The Workforce Blues
Workforce Blues seems to be the biggest complaint from restaurant owners all over the country today. What happened to the youth of America is a common question shared with me from others in the industry. Employers have watched the quality, integrity, and desire to do a good job go down the toilet these past few years. Personally, I remember starting a restaurant back in the early ’90s and how different it was! We were in Staten Island New York (one of the 5 boros of NYC) and “it was so different then” said my brother Scot., “People would come in every day looking for a job and the kids would keep checking in to see if any jobs opened”. I remember that also and the kids at that time had great initiative and took great pride in doing a good job and not having to be told what to do or ordered to do the job constantly. Creativeness ran high and the staff was excited to come into the Original Goodfella’s Brick Oven Pizza and be part of a great scene.
Founders Marc and Scot Cosentino front of Goodfella’s Pizza
Flash forward to 2019 and the workforce has become a “give me”, “it’s not my job”, “as soon as I’m done texting” “I can’t make it in today my goldfish died” insanity.

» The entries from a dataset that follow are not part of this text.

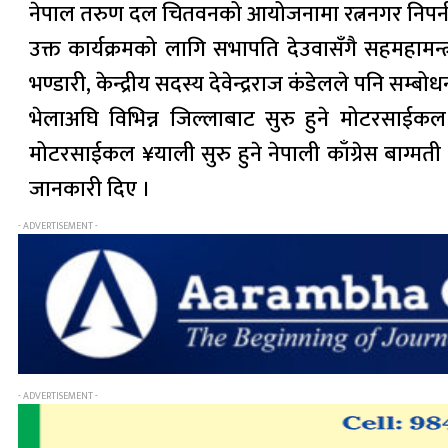
नेपाल तरुण दल चितवनको आयोजनामा रत्ननगर निपनीस्थि
उक्त कार्यक्रमको लागि सभापति देउवासँगै सहमहामन्त्र
भण्डारी, केन्द्रीय सदस्य देवेन्द्रराज कंडेलले पनि सम्बो
भेलाअघि विभिन्न जिल्लाबाट सुरु हुने मोटरसाई
मोटरसाईकल ¥याली सुरु हुने नेपाली काँग्रेस बाग्मती 
जानकारी दिए ।
- ADVERTISEMENT -
- ADVERTISEMENT -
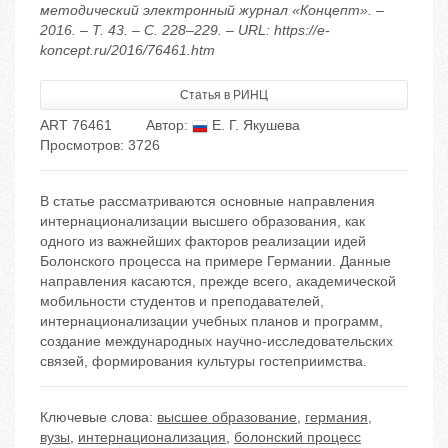
методический электронный журнал «Концепт». –
2016. – Т. 43. – С. 228–229. – URL: https://e-
koncept.ru/2016/76461.htm
Статья в РИНЦ
ART 76461
Автор:
Е. Г. Якушева
Просмотров: 3726
В статье рассматриваются основные направления
интернационализации высшего образования, как
одного из важнейших факторов реализации идей
Болонского процесса на примере Германии. Данные
направления касаются, прежде всего, академической
мобильности студентов и преподавателей,
интернационализации учебных планов и программ,
создание международных научно-исследовательских
связей, формирования культуры гостеприимства.
Ключевые слова:
высшее образование
,
германия
,
вузы
,
интернационализация
,
болонский процесс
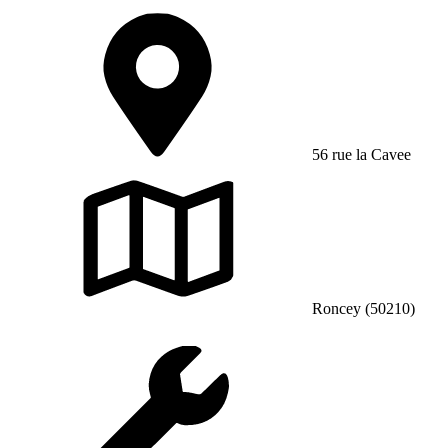
56 rue la Cavee
Roncey (50210)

What happened? I don’t think I have all the answers nor do the experts but some things are obvious. We live in society that despises the word responsibility. Spychiatriac school curriculums and the media have destroyed simple ideals such as doing the right thing, being proud of a good job and working hard to make a living and have made the good guys into the bad guys. Police are bad, religion is bad, successful businessmen are bad. What is good now-hating your country, phones, video games, all kinds of welfare, drugs for every made-up disorder under the stars moon and skies and working as little as possible?
Despite this we must go on producing and providing jobs for the current workforce we have, but how does the little guy cope? Several things stick out. One is hiring fast and firing fast if they don’t work out. Another important thing is to constantly have the ads and signs up for hiring and keeping a good stock of applications. In the workplace, you have to have VERY Clear policy on what is acceptable behavior-like no phones while handling tables or cooking, lateness, and replacement for shift coverage. Even more basic may be common manors that have gone out the window.
You as the owner set the policy and standards, it comes from the top down and your example says volumes. Giving praise for a good job goes a very long way to keeping morale up. Rewarding production is another way of getting production and moral up (quite the opposite of what our government is doing by constantly rewarding people that have become a permanent victim class).
Look for the happy, bright and energetic employee and think about training them instead of hiring a miserable person with “Experience” a little extra work with an eager person may outweigh the old pro.